Pour ce qui concerne les résultats des listes de Lutte Ouvrière, nous en parlons par ailleurs (cf. notre éditorial et le tableau de nos résultats en pages centrales). Disons seulement que les listes de Lutte Ouvrière, dont l'axe électoral a été une critique claire et sans concession de la politique gouvernementale du point de vue des intérêts des travailleurs, réalisent dans nombre de villes, en particulier dans les villes ouvrières, un doublement, voire un triplement de leurs scores. Et le fait que nous ayons annoncé par avance qu'il n'était pas question pour nos listes de céder au chantage de la gauche gouvernementale et qu'il n'était pas question pour nous d'accepter la fusion de nos listes là où nous aurions dépassé les 5%, ni de les retirer là où nous pouvions rester en lice au deuxième tour, a été parfaitement compris par cette fraction de l'électorat populaire qui a voté pour nos listes. Comme a été compris le fait que nous ne voulions pas trafiquer les votes de nos électeurs en leur disant «vous avez voté pour nous au premier tour, votez donc PS ou PC au deuxième tour».
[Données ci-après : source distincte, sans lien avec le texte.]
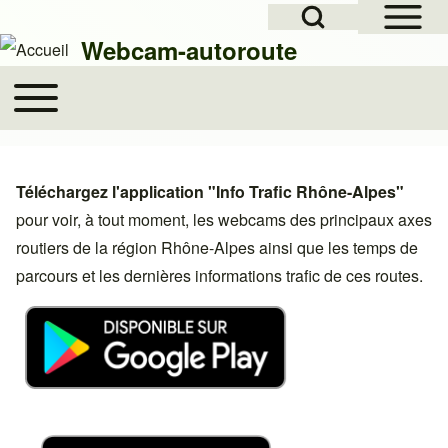
Open Sidebar Mai
Open Search Block
Skip to header
Skip to main navigation
Aller au contenu principal
Skip to footer
Webcam-autoroute
Toggle main menu
Main navigation
Rechercher
Téléchargez l'application "Info Trafic Rhône-Alpes"
Close search
pour voir, à tout moment, les webcams des principaux axes
routiers de la région Rhône-Alpes ainsi que les temps de
parcours et les dernières informations trafic de ces routes.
Que cela nous ait permis de multiplier par plus de quatre le nombre de nos élus au premier tour peut apparaître anodin tant le nombre reste dérisoire du fait d'un système électoral où la représentation n'a qu'un rapport très lointain avec la proportionnalité (la trentaine d'élus que nous avons d'ores et déjà représente à peine le dixième de ce à quoi la fraction de l'électorat qui a voté pour nous aurait droit si le scrutin était rigoureusement proportionnel). Mais la progression des votes est significative.
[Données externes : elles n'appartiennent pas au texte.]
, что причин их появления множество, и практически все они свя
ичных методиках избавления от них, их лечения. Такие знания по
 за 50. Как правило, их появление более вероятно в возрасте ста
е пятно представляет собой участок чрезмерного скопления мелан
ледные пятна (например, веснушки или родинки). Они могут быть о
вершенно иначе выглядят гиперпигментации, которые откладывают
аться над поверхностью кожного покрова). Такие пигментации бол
Et si le courant qui s'est exprimé sur nos listes se manifeste dans la période à venir ailleurs que sur le plan électoral, dans les entreprises, dans les quartiers populaires ou dans la rue, pour s'opposer aux agissements du grand patronat et pour contester l'action politique du gouvernement et de ses représentants locaux, cela pèsera sur la vie politique.